The SOI MEMS process uses four masks to pattern and etch the wafer layers. The process uses 6 in wide, n-type, double-side polished silicon-on-insulator (SOI) wafers with a 25 µm thick device layer. Diagrams below are not shown to scale, sizes have been exaggerated for educational purposes.

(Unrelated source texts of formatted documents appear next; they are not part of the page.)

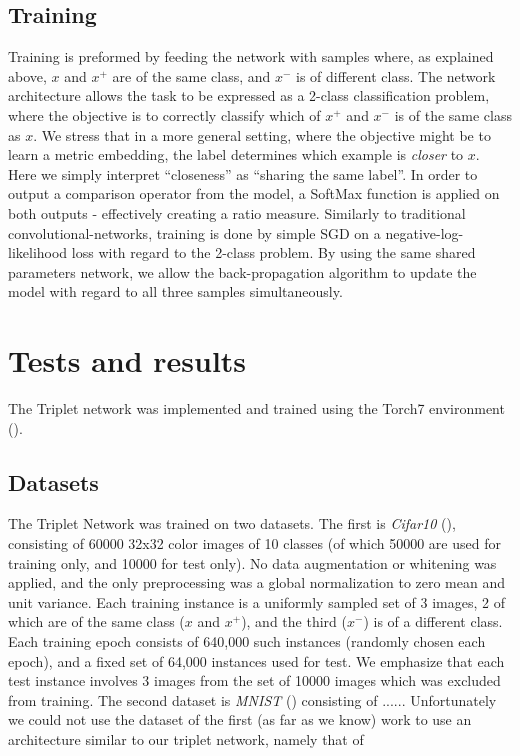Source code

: \documentclass{article} %
\begin{document}
\subsection{Training}
Training is preformed by feeding the network with samples where, as explained above, $x$ and $x^{+}$ are of the same class, and $x^{-}$ is of different class.
The network architecture allows the task to be expressed as a 2-class classification problem, where the objective is to correctly classify  which of $x^+$ and $x^-$ is of the same class as $x$.
We stress that in a more general setting, where the objective might be to learn a metric embedding, 
the label determines which example is  \emph{closer} to $x$.
Here we simply interpret ``closeness'' as ``sharing the same label''.
In order to output a comparison operator from the model,
a SoftMax function is applied on both outputs - effectively creating a ratio measure.
Similarly to traditional convolutional-networks, training is done by simple SGD on a negative-log-likelihood loss with regard to the 2-class problem.
By using the same shared parameters network, we allow the back-propagation algorithm to update the model with regard to all three samples simultaneously.

\section{Tests and results}
 The Triplet network was implemented and trained using the Torch7 environment (\citet{collobert2011torch7}).
\subsection{Datasets}

The Triplet Network was trained on two datasets.  The first is \emph{Cifar10}  (\citet{krizhevsky2009learning}), consisting of 60000 32x32 color images of 10 classes (of which 50000 are used for training only, and 10000 for test only). No data augmentation or whitening was applied, and the only preprocessing was a global normalization to zero mean and unit variance.
Each training instance is a uniformly sampled set of 3 images, 2 of which are of the same class ($x$ and $x^{+}$), and the third ($x^{-}$) is of a different class. Each training epoch consists of 640,000 such instances (randomly chosen each epoch), and a fixed set of 64,000 instances used for test. We emphasize that each test instance involves 3 images from the set of 10000 images which was excluded from training.
The second dataset is \emph{MNIST} (\citet{???}) consisting of ......
Unfortunately we could not use the dataset of the first (as far as we know) work to use an architecture similar
to our triplet network, namely that of \cite{WangSLRWPCW2014}
\end{document}
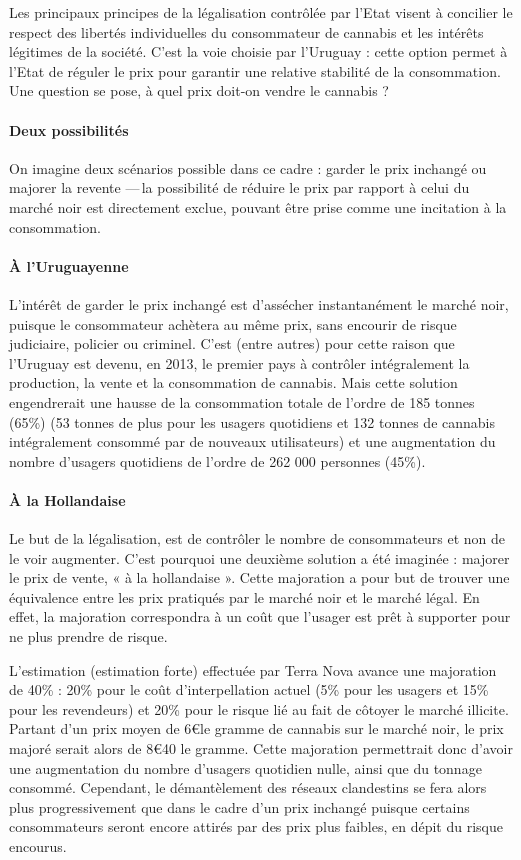 Les principaux principes de la légalisation contrôlée par l’Etat visent à concilier le respect des libertés individuelles du consommateur de cannabis et les intérêts légitimes de la société. C’est la voie choisie par l’Uruguay : cette option permet à l’Etat de réguler le prix pour garantir une relative stabilité de la consommation. Une question se pose, à quel prix doit-on vendre le cannabis ?

\paragraph{Deux possibilités} On imagine deux scénarios possible dans ce cadre : garder le prix inchangé ou majorer la revente ---\,la possibilité de réduire le prix par rapport à celui du marché noir est directement exclue, pouvant être prise comme une incitation à la consommation.

\paragraph{À l'Uruguayenne} L’intérêt de garder le prix inchangé est d’assécher instantanément le marché noir, puisque le consommateur achètera au même prix, sans encourir de risque judiciaire, policier ou criminel. C’est (entre autres) pour cette raison que l’Uruguay est devenu, en 2013, le premier pays à contrôler intégralement la production, la vente et la consommation de cannabis. Mais cette solution engendrerait une hausse de la consommation totale de l’ordre de 185 tonnes (65\%) (53 tonnes de plus pour les usagers quotidiens et 132 tonnes de cannabis intégralement consommé par de nouveaux utilisateurs)  et une augmentation du nombre d’usagers quotidiens de l’ordre de 262 000 personnes (45\%).

\paragraph{À la Hollandaise} Le but de la légalisation, est de contrôler le nombre de consommateurs et non de le voir augmenter. C’est pourquoi une deuxième solution a été imaginée : majorer le prix de vente, « à la hollandaise ». Cette majoration a pour but de trouver une équivalence entre les prix pratiqués par le marché noir et le marché légal. En effet, la majoration correspondra à un coût que l’usager est prêt à supporter pour ne plus prendre de risque.

L’estimation (estimation forte) effectuée par Terra Nova avance une majoration de 40\% : 20\% pour le coût d’interpellation actuel (5\% pour les usagers et 15\% pour les revendeurs) et 20\% pour le risque lié au fait de côtoyer le marché illicite. Partant d’un prix moyen de 6\euro le gramme de cannabis sur le marché noir, le prix majoré serait alors de 8\euro 40 le gramme. Cette majoration permettrait donc d’avoir une augmentation du nombre d’usagers quotidien nulle, ainsi que du tonnage consommé. Cependant, le démantèlement des réseaux clandestins se fera alors plus progressivement que dans le cadre d’un prix inchangé puisque certains consommateurs seront encore attirés par des prix plus faibles, en dépit du risque encourus.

Step 1 The top silicon layer is doped with PSG. |
Step 2 The PSG is removed and replaced with a coating of photoresist. |
Step 3 The photoresist is patterned by the light field PADMETAL mask. |
Step 4 A layer of 20 nm Cr and 500 nm Au is deposited across the top of the wafer—this is the pad metal layer. |
Step 5 A liftoff technique is used to remove all the pad metal that is not within the gaps of photoresist. |
Step 6 The remaining photoresist is dissolved in a wet chemical etch. |
Step 7 The wafer is once again coated with photoresist. |
Step 8 The photoresist is patterned with the light field SOI mask. |
Step 9 The patterned photoresist guides the etch of the silicon layer—this is a DRIE etch. |
Step 10 The remaining photoresist is chemically stripped away. |
Step 11 A protective polyimide layer is applied to the top surface of the wafer while the bottom side is worked on. |
Step 12 A layer of photoresist is applied to the bottom of the wafer. |
Step 13 The photoresist is patterned with the dark field TRENCH mask. |
Step 14 The patterned photoresist guides the etch of the bottom oxide—this is a RIE etch. |
Step 15 The photoresist guides the etch of the substrate layer—this is a DRIE etch and causes a “blow out” towards the buried oxide layer. |
Step 16 The patterned substrate guides the etch of the buried oxide layer—this is a wet oxide etch. |
Step 17 The protective polyimide material is stripped away with a dry etch process. This “releases” any mechanical structures in the silicon layer that are located over through-holes in the substrate layer. |
Step 18 The photoresist is chemically stripped away. |
Step 19 The remaining oxide is removed with a HF vapor process. This process causes a slight undercut (1.9 µm) of the buried oxide layer to prevent metal shorting between layers. |
Step 20 A second silicon wafer is used to create a shadow mask for the blanket metal layer. The shadow mask has standoffs to minimize contact area with the wafer once it is applied. |
Step 21 Photoresist is applied to the top of the shadowmask. |
Step 22 The photoresist is patterned with the dark field BLANKETMETAL mask. |
Step 23 The patterned photoresist guides the etch of the shadow mask—this is a DRIE etch. |
Step 24 The photoresist is chemically stripped away. |
Step 25 The shadow mask is aligned and temporarily bonded to the edge of the silicon layer. |
Step 26 The blanket metal layer is deposited through the gaps of the shadow mask via electron beam evaporation. |
Step 27 The shadow mask is removed. The wafer is now ready to be cut, packaged, and shipped. |